*PROBLEM 1*
Answer these questions from the text on classifying consumer complaints with Doc2Vec:
(a) Into how many pre-defined classes are the complaints to be sorted?
(b) At most, how many days pass before a complaint is published?
(c) Which file does the code load into df?
*PROBLEM 2*
Continue the text on classifying consumer complaints with Doc2Vec from where it stops.

*SELECTED TEXT*
·····

## Multi-Class Text Classification with Doc2Vec & Logistic Regression

The goal is to classify consumer finance complaints into 12 pre-defined classes using Doc2Vec and Logistic Regression.

Doc2vec is an NLP tool for representing documents as a vector and is a generalizing of the word2vec method.

### Consumer Complaint Database
> https://catalog.data.gov/dataset/consumer-complaint-database

*Metadata Updated: November 10, 2020*

The Consumer Complaint Database is a collection of complaints about consumer financial products and services that we sent to companies for response.

Complaints are published after the company responds, confirming a commercial relationship with the consumer, or after 15 days, whichever comes first.

Complaints referred to other regulators, such as complaints about depository institutions with less than $10 billion in assets, are not published in the Consumer Complaint Database. The database generally updates daily.

In [1]:
import pandas as pd
import numpy as np
from tqdm import tqdm

tqdm.pandas(desc="progress-bar")
from gensim.models import Doc2Vec
from sklearn import utils
from sklearn.model_selection import train_test_split
import gensim
from sklearn.linear_model import LogisticRegression
from gensim.models.doc2vec import TaggedDocument
import re
import seaborn as sns
import matplotlib.pyplot as plt

df = pd.read_csv('./complaints.csv')

·····

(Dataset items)
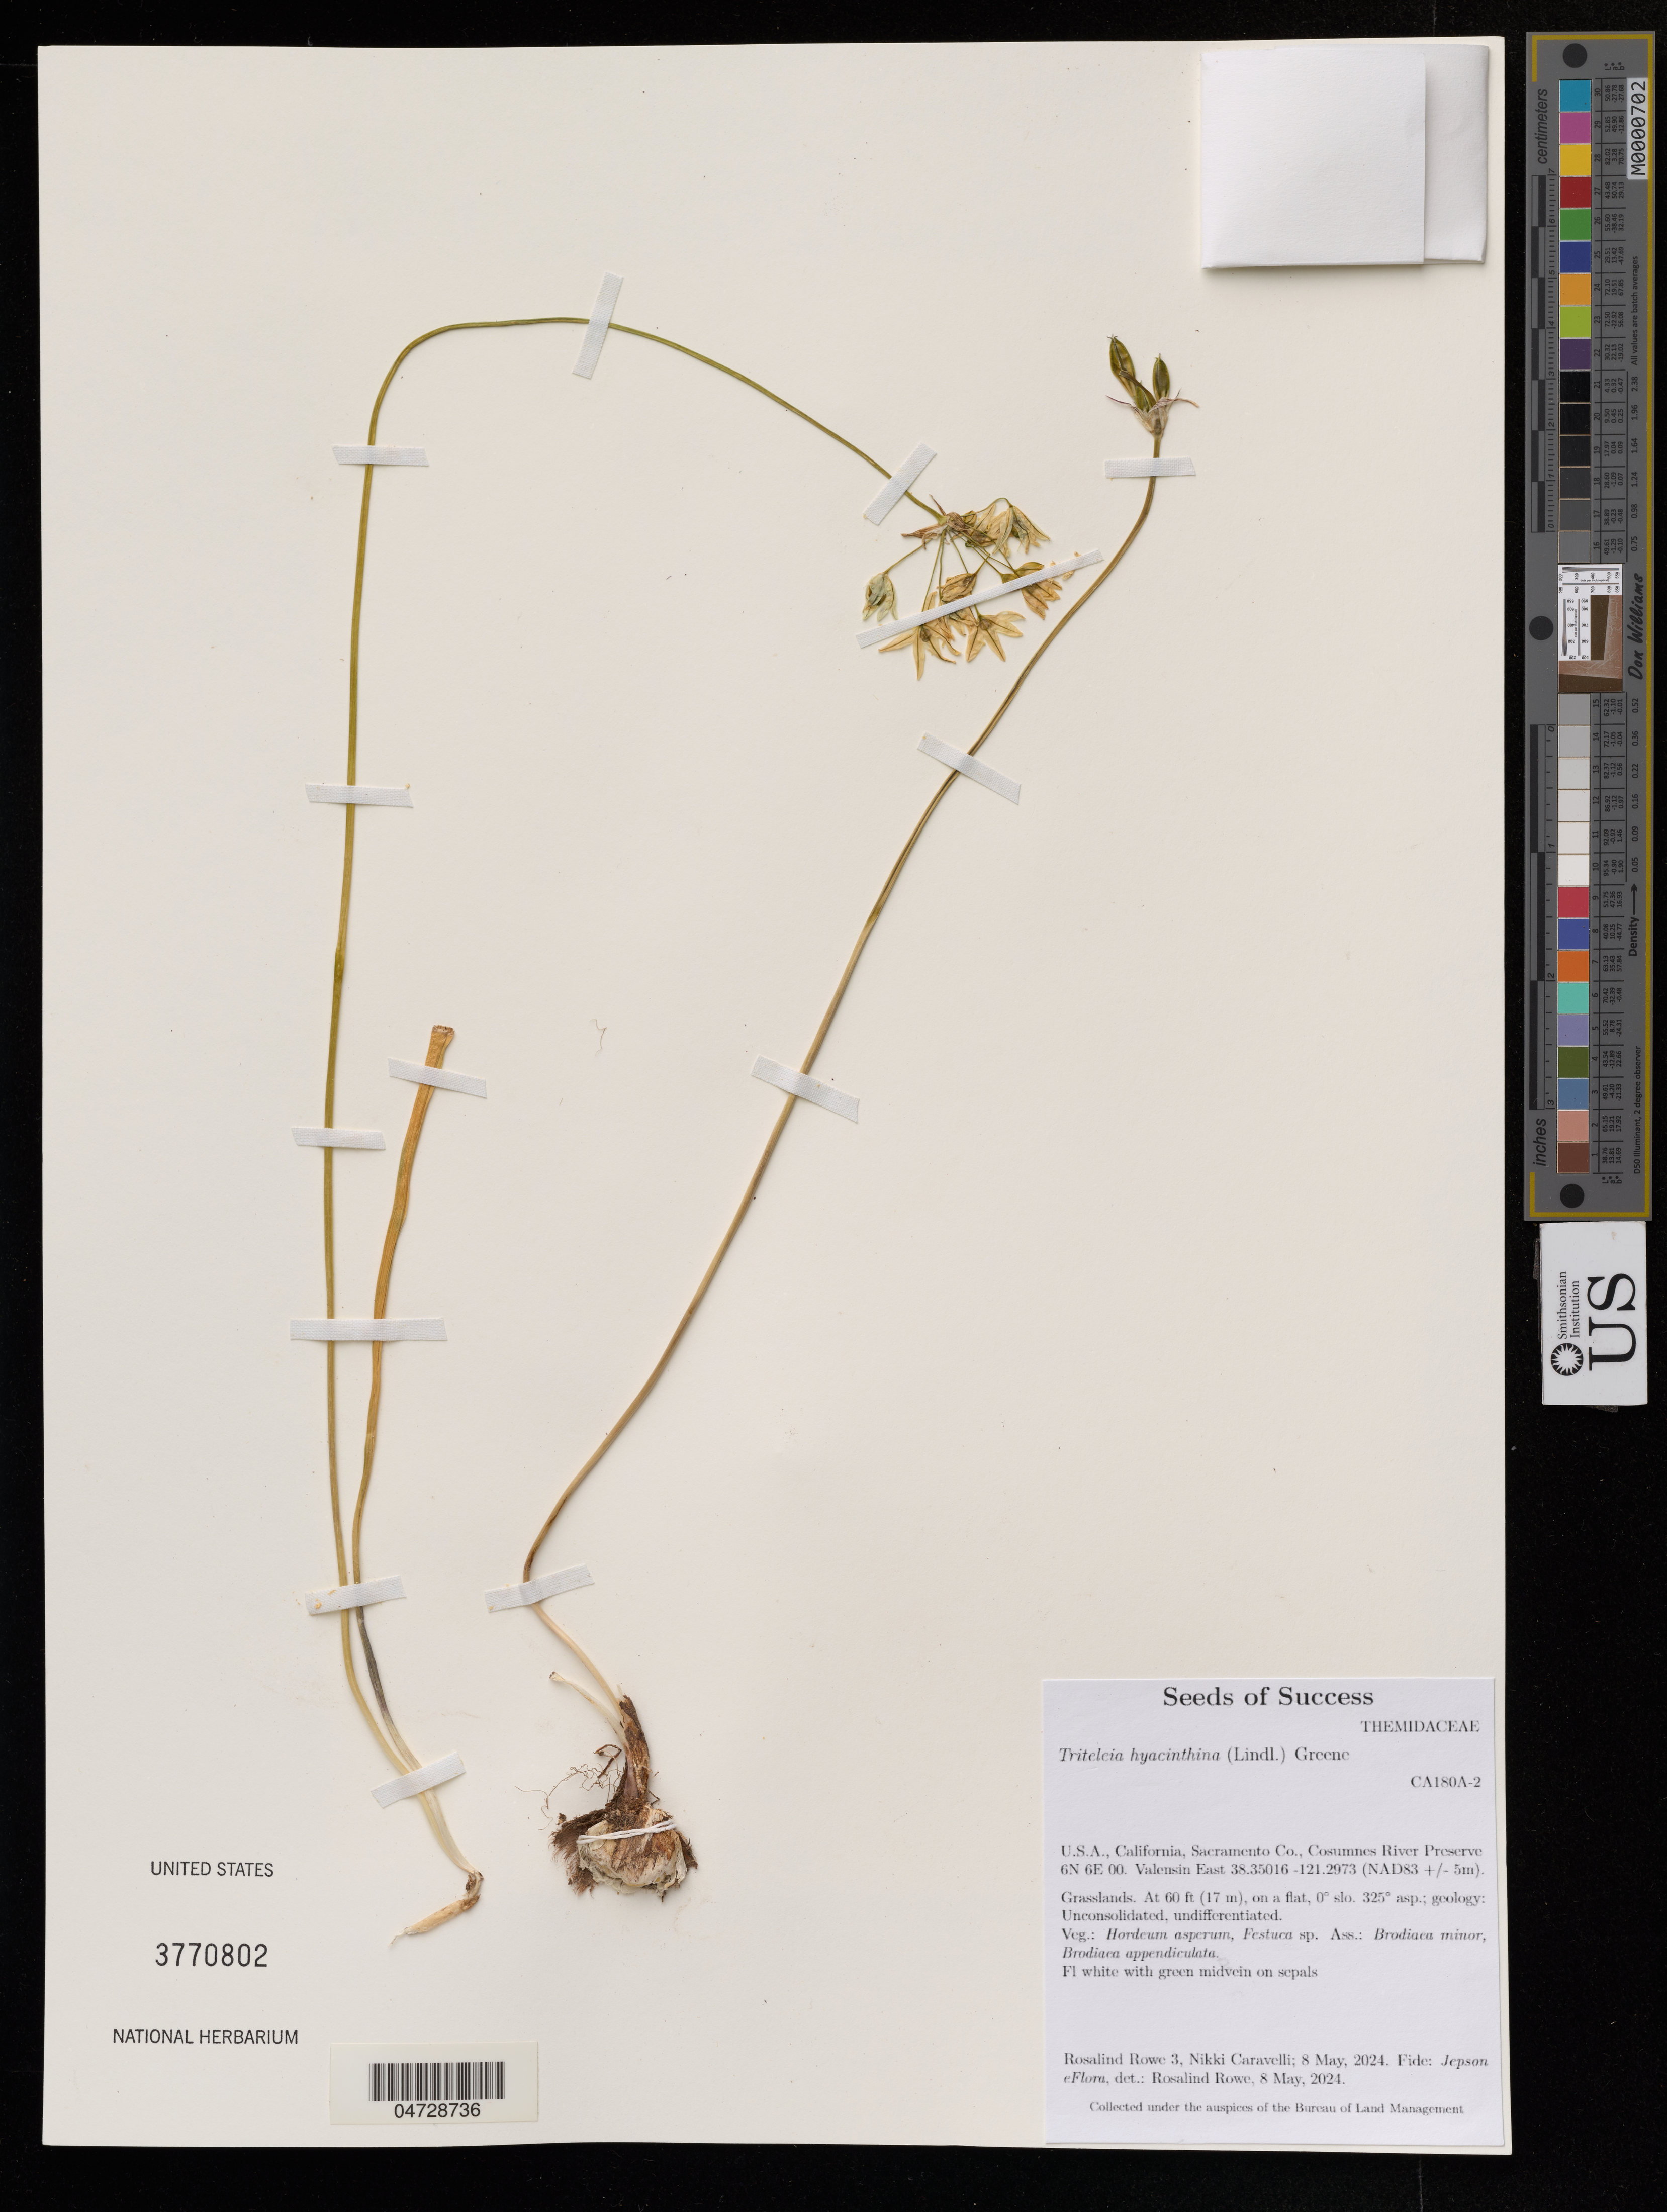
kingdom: Plantae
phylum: Tracheophyta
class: Liliopsida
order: Asparagales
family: Asparagaceae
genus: Triteleia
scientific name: Triteleia hyacinthina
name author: (Lindl.) Greene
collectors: R. Rowe & N. Caravelli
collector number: CA180A-2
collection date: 2024-05-08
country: United States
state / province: California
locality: Sacramento Co., Cosumnes River Preserve.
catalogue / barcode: US 3770802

·····

*RESULT 1*
(a) 12
(b) 15
(c) complaints.csv

*RESULT 2*
df = df[['Consumer complaint narrative', 'Product']]
df = df[pd.notnull(df['Consumer complaint narrative'])]
df.rename(columns={'Consumer complaint narrative': 'narrative'}, inplace=True)
df.head(10)

C:\ProgramData\Anaconda3\lib\site-packages\numpy\.libs\libopenblas.GK7GX5KEQ4F6UYO3P26ULGBQYHGQO7J4.gfortran-win_amd64.dll
C:\ProgramData\Anaconda3\lib\site-packages\numpy\.libs\libopenblas.WCDJNK7YVMPZQ2ME2ZZHJJRJ3JIKNDB7.gfortran-win_amd64.dll


Unnamed: 0,narrative,Product
0,transworld systems inc. \nis trying to collect...,Debt collection
2,"Over the past 2 weeks, I have been receiving e...",Debt collection
4,My personal information was used without my kn...,"Credit reporting, credit repair services, or o..."
5,XX/XX/2021 I lost my phone and I didn't notice...,"Money transfer, virtual currency, or money ser..."
10,"Previously, on XX/XX/XXXX, XX/XX/XXXX, and XX/...","Credit reporting, credit repair services, or o..."
11,Hello This complaint is against the three cred...,"Credit reporting, credit repair services, or o..."
15,Today XX/XX/XXXX went online to dispute the in...,"Credit reporting, credit repair services, or o..."
17,XXXX is reporting incorrectly to Equifax and X...,"Credit reporting, credit repair services, or o..."
18,Please reverse the late payments reported on t...,"Credit reporting, credit repair services, or o..."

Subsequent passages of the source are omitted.